---- Text block

In some embodiments the audio selector/analyser 111 comprises an energy estimator 305. The energy estimator 305 can be configured to determine the energy distribution or power of the audio signal between successive beats. The energy estimator 305 or suitable energy detecting or estimating means can use any suitable method for determining the energy such as an envelope detector or short-term energy estimator. In some embodiments any other relevant or suitable metric can be determined. For example in some embodiments the audio selector/analyser 11 can perform linear prediction in the spectrum. The linear prediction coefficients can be a feature vector for energy or envelope and the vectors can be compared.

In some embodiments the energy estimator 305 can be configured to output the energy values for the search regions to a candidate determiner 307.

The operation of determining the energy or power variation between beats is shown in FIG. 5 by step 407.

In some embodiments the audio analyser/selector 111 comprises a candidate determiner 307. The candidate determiner 307 can be configured to receive the energy values from the energy estimator 305 for the filtered search space. The candidate determiner 307 in some embodiments is configured to determine candidate audio signal regions within the search space which have a sufficiently low energy (or other suitable metric determined by the energy estimator 305) variability across a defined number of beats. In other words the candidate determiner or part selector can be configured to select audio clip parts from the at least one audio clip where a variation in the energy distribution value is less than a defined energy distribution variance value; and further configured to collate concurrent frame value audio clip parts to form at least one audio clip defined by an audio clip start frame value and audio clip end frame value.

In some embodiments the length of the analysis window used by the candidate determiner 307 can be six beats in length. However it would be understood that the analysis window can be more or fewer than six beats in length.

The candidate determiner 307 can in some embodiments be configured to determine the energy variability or energy distribution across the analysis window (the defined number of beats) and compare this variability/distribution value or index against a defined threshold value or index. Where the energy variability is below the threshold value then a new candidate audio signal is started and ended when the variability rises above the threshold value. These candidate audio signals can then be passed to a candidate selector 309.

The determination of the candidate regions with low energy variability across a defined number of beats is shown in FIG. 5 by step 409.

In some embodiments the candidate determiner 307 can be further configured to perform further search space filtering. For example in some embodiments a minimum duration of a candidate audio signal can be used as a filter variable. In other words where the candidate audio signal or audio region is less than a determined time period it is automatically discarded. An example minimum time period can be one second, though it would be understood the time period threshold can be more than or less than one second.

--------
---- Supplied information

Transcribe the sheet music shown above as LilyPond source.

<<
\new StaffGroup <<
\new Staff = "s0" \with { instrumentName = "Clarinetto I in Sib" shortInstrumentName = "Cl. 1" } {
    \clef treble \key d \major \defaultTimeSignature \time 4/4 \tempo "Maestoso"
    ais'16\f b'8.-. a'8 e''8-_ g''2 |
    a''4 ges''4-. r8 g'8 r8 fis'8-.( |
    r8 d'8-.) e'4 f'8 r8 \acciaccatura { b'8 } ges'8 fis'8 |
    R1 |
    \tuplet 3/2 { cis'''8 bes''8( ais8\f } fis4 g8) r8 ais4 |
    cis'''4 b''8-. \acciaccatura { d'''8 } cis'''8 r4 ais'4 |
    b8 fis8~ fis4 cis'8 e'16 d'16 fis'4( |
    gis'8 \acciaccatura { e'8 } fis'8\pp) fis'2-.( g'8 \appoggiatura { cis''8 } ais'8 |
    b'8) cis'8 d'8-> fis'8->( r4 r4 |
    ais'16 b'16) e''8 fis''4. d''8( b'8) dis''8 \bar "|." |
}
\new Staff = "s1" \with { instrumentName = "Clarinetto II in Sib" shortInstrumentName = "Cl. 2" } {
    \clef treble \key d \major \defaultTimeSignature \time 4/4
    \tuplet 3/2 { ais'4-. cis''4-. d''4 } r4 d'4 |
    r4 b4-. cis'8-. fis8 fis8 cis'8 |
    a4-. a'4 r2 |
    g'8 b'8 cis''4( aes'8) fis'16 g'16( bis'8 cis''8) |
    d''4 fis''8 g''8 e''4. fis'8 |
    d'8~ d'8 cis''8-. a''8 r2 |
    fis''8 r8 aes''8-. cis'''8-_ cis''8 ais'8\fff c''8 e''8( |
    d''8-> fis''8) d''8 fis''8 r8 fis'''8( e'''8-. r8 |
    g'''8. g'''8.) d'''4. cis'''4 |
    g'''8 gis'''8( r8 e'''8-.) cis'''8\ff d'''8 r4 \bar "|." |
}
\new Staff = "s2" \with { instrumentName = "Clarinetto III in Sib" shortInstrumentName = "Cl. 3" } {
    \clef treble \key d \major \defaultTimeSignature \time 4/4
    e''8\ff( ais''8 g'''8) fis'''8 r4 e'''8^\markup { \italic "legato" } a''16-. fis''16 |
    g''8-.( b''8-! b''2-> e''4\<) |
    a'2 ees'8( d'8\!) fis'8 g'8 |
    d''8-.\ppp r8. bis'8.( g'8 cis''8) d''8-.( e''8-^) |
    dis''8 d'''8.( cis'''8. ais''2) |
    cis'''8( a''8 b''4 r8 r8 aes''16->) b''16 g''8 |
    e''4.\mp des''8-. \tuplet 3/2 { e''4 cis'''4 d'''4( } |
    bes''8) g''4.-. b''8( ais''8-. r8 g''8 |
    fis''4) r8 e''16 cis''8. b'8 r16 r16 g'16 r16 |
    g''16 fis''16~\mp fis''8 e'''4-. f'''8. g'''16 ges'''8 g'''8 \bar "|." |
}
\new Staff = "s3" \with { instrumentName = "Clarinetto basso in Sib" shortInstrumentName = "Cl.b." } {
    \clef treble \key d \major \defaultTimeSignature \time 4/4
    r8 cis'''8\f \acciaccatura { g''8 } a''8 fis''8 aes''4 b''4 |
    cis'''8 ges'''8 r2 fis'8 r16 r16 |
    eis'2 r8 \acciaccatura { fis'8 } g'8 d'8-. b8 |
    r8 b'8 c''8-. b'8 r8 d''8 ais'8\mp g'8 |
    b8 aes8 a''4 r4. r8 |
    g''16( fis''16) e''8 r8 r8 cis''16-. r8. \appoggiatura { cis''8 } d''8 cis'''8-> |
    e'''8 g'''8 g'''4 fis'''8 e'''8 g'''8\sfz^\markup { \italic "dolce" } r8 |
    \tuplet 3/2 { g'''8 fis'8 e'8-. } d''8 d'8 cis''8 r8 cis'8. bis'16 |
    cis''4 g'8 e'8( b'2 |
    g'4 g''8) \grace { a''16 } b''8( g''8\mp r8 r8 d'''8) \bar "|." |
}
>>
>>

--------

Direction A:
Decide whether each statement below agrees with the audio energy text. Answer yes or no for each, and quote the words of the text that decide it.
(i) The analysis window used by the candidate determiner must be exactly six beats long.
(ii) The energy estimator can send energy values for the search regions to a candidate determiner.
(iii) A candidate audio signal shorter than a determined time period is automatically discarded.
Direction B:
List every component in the audio energy text whose reference number begins with 3, giving each name with its number.

Complete response A:
(i) No: "However it would be understood that the analysis window can be more or fewer than six beats in length."
(ii) Yes: "In some embodiments the energy estimator 305 can be configured to output the energy values for the search regions to a candidate determiner 307."
(iii) Yes: "In other words where the candidate audio signal or audio region is less than a determined time period it is automatically discarded."

Complete response B:
energy estimator 305
candidate determiner 307
candidate selector 309